John and Greg then explain to each other about how the celebrities will have to cook well if they want to win the competition. This is interspersed with footage of said celebrities explaining how they would like to win the competition.
And as the title comes up on screen saying "Celebrity Masterchef", she announces (dramatically) "It's Celebrity Masterchef!"
During the next half hour she then explains (dramatically) who the celebrities are.
("Sue Cook is the well loved television presenter." Well loved? Sue Cook? She's not disliked, I grant you, but would you put her in the same league as Norman Wisdom?)
She goes on to explain what the celebrities are about to do. She then explains (dramatically) what the celebrities are doing. She also reminds us (dramatically) what the celebrities have done. All very dramatic, all building up the tension, all speculating on what will happen next.
"Spider off of Coronation Street impressed with his tuna and cheese melt in the invention test, and he excelled in the professional kitchen. But will he be able to keep up this great form in the Final Test?
"Her out of Cash In The Attic had mixed reviews for her spaghetti hoops, and she struggled with the pressure of the professional kitchen. But will she be able to I don't know do better in the Final Test?" Etc.
It's easy to just ignore her rubbish narration, but if you actually take time to listen to what she is saying, really concentrate, you realise that she's just talking for the sake of talking. She adds nothing. There. Is. No. Need. For. Her. To. Be. There.
She's always been on it, it's just that I hadn't really noticed how annoying it was until it was pointed out to me. By my mother. It really riles Mickey's Ma. And now it really riles Mickey.
And how come all the programmes I like get cancelled and that's it, while the absolute rubbish which was Jericho has a few fanboys sending peanuts to some CBS executives and suddenly they're all, "ooh let us make you another seven episodes fanboys!"? And now I hear that the best television series ever, Battlestar Galactica, has only one series left. I just hope they do a reimagining of Galactica 1980 as a follow up series.
And SrAlan didn't fire that awful fame seeking want-to-be (as I like to call them), she pulled out herself just so she can get a story in the Daily Mail. Let's all agree from now on, if she's ever on television again (and she will be) we all just turn over.
Oh, and well done Sky for taking Prison Break from Channel five. Once again you take anything half decent away from free to air television and force people to pay for your damn dish. "This edge-of-the-seat drama is the perfect addition to our must-see slate of US programming." says David Smyth, head of acquisitions at Sky One. Does your mother know what you do for a living, Smyth? Can you look your children in the eye, Smyth? Can you?? Smyth??
Here's my television viewing from the night before:
- The Apprentice and The Apprentice You're Fired - So farewell Lohit.
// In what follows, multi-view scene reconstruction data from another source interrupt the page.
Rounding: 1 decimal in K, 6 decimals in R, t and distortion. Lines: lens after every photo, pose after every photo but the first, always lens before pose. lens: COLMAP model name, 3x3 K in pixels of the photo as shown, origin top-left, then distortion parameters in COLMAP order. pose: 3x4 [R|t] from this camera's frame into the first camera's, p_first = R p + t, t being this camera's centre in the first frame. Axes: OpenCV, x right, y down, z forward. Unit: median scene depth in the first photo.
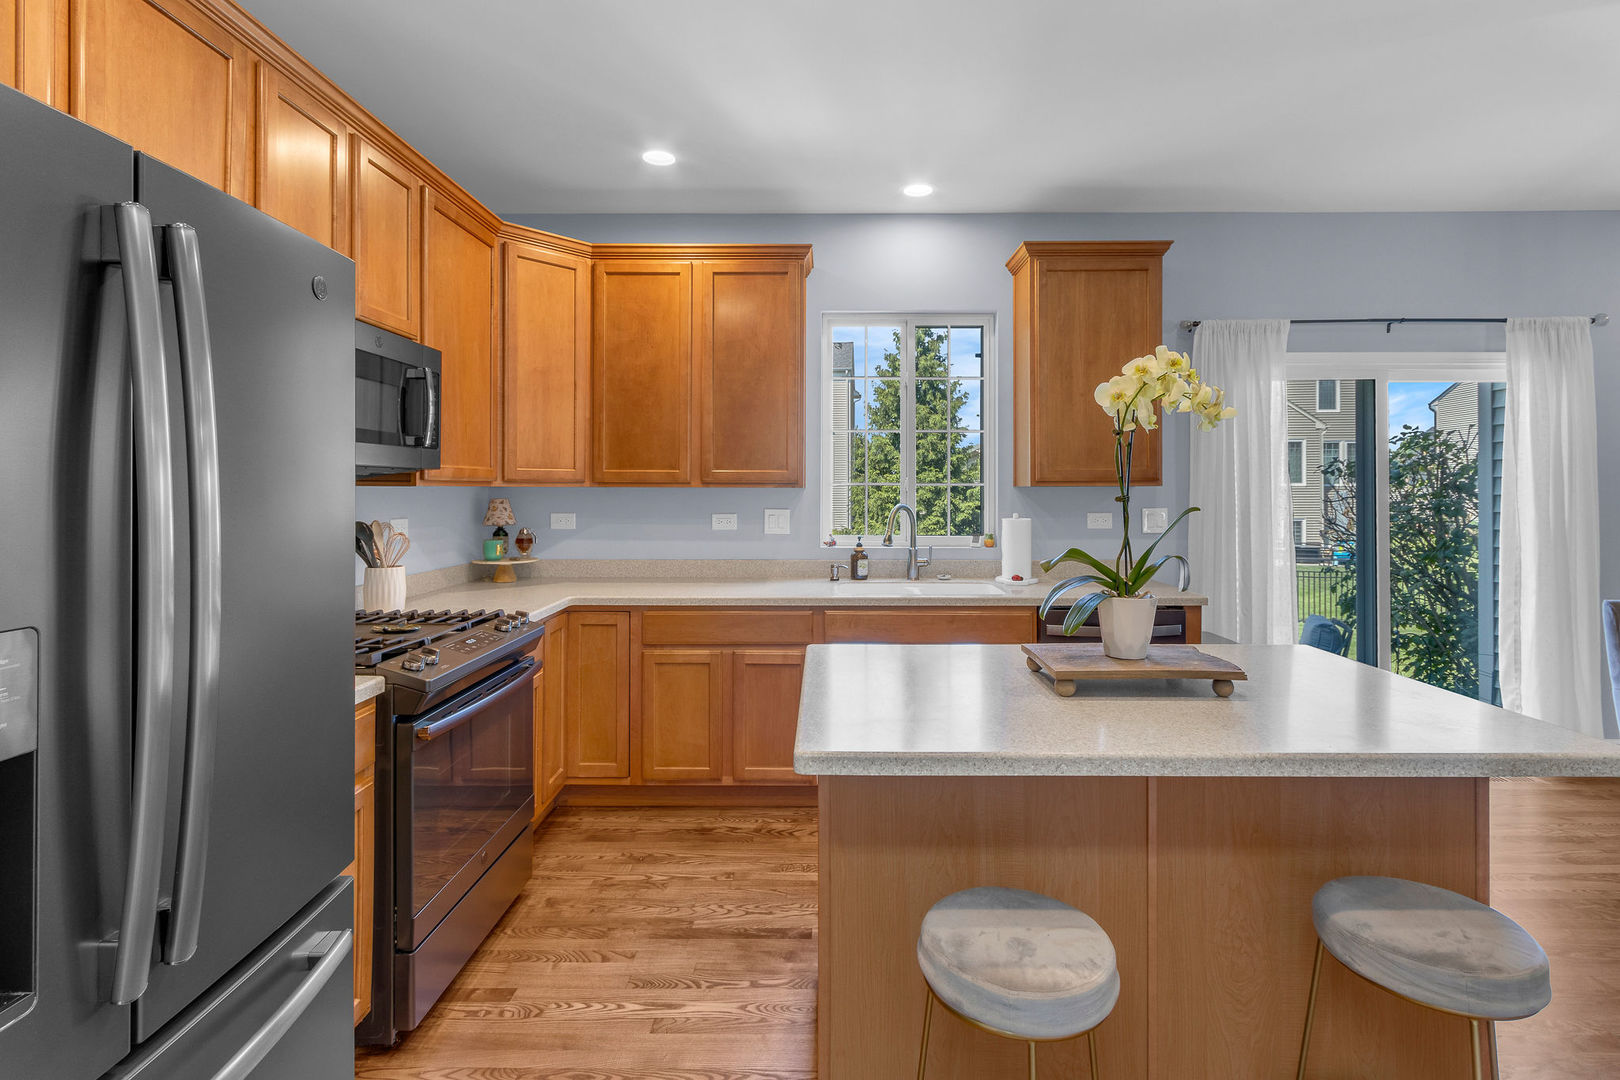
lens RADIAL K [[756.2, 0, 813.8], [0, 756.2, 483.5], [0, 0, 1]] dist [-0.002590, -0.000798]
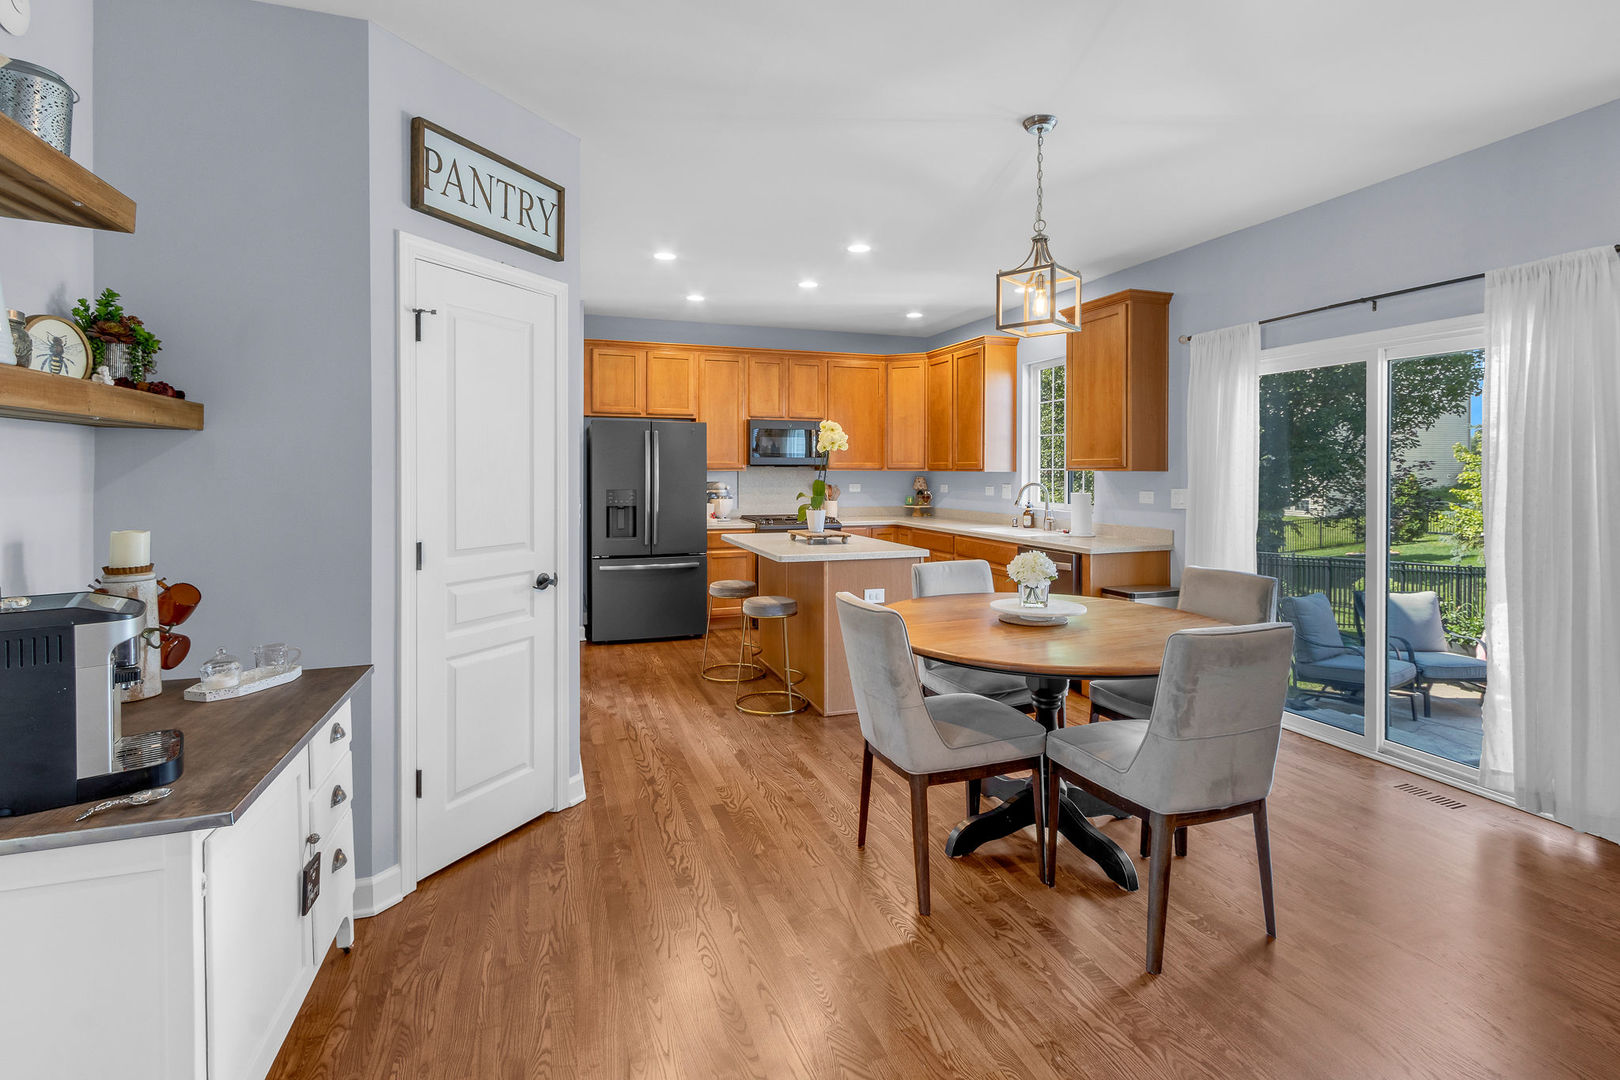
lens RADIAL K [[756.2, 0, 813.8], [0, 756.2, 483.5], [0, 0, 1]] dist [-0.002590, -0.000798]
pose [[0.345805, 0.016445, -0.938162, 1.456787], [0.006582, 0.999779, 0.019952, -0.004975], [0.938283, -0.013074, 0.345621, 0.000882]]
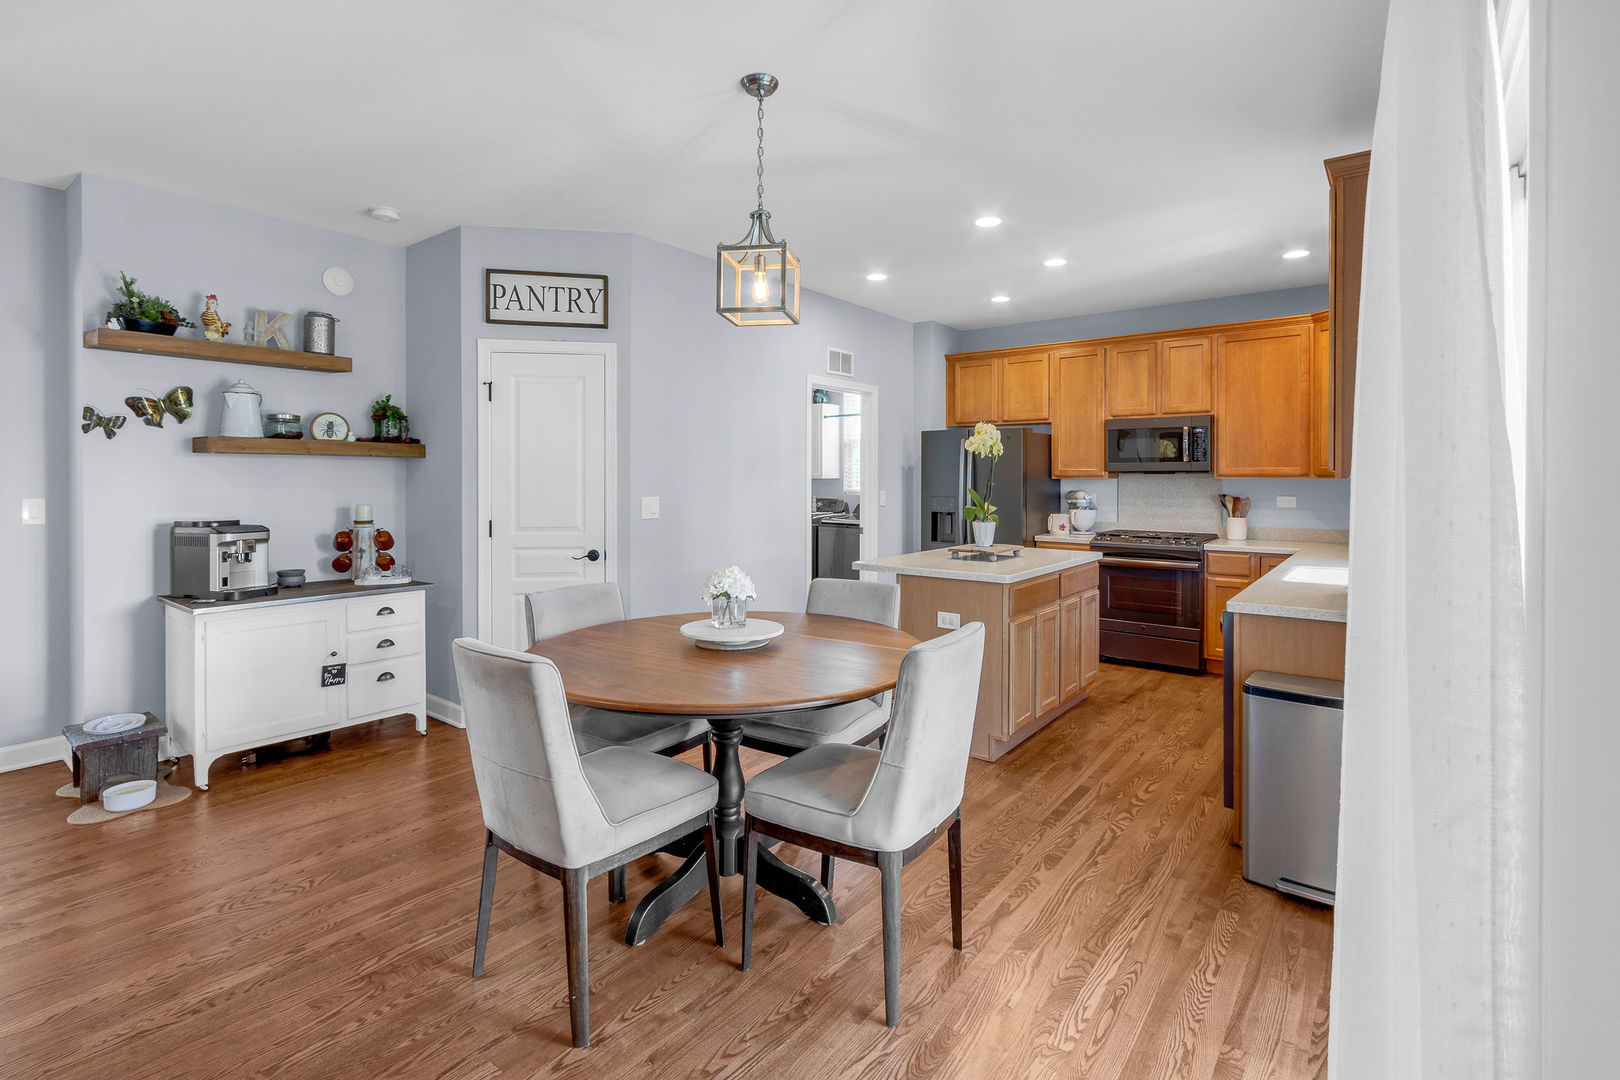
lens RADIAL K [[756.2, 0, 813.8], [0, 756.2, 483.5], [0, 0, 1]] dist [-0.002590, -0.000798]
pose [[-0.595721, 0.003679, -0.803183, 1.328488], [0.006713, 0.999977, -0.000398, 0.006836], [0.803164, -0.005629, -0.595732, 0.939346]]
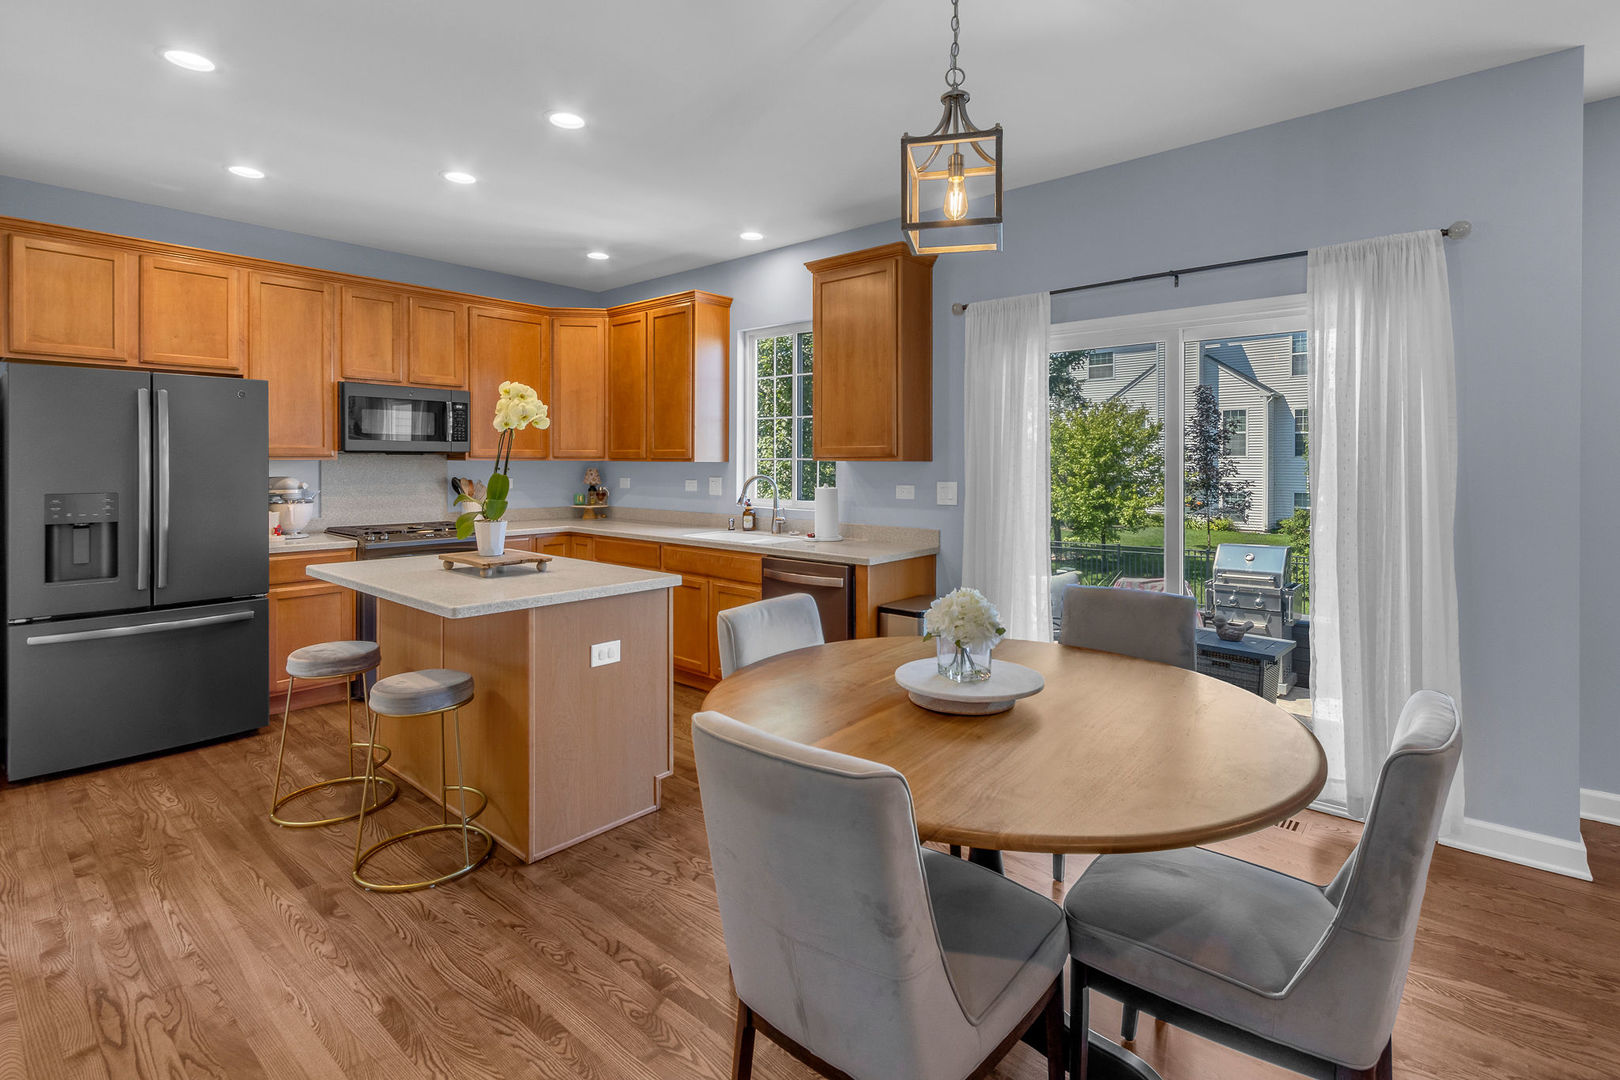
lens RADIAL K [[781.8, 0, 821.8], [0, 781.8, 468.0], [0, 0, 1]] dist [0.005898, -0.000997]
pose [[0.757618, 0.007380, -0.652657, 1.074993], [0.002169, 0.999902, 0.013825, -0.002881], [0.652695, -0.011889, 0.757528, 0.040605]]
You were my tip (based purely on appearances, remember) for winning this year's series. Though I knew that you would never win once you opened your mouth, it was always good to see you progress further than Davie's and friend of Mickey and Davie's TV Rant, GP's tips. This means that I win the tile with a picture of a chimpanzee sitting on the toilet and holding a banana, which was mine in the first place and which I wouldn't have given away had I lost.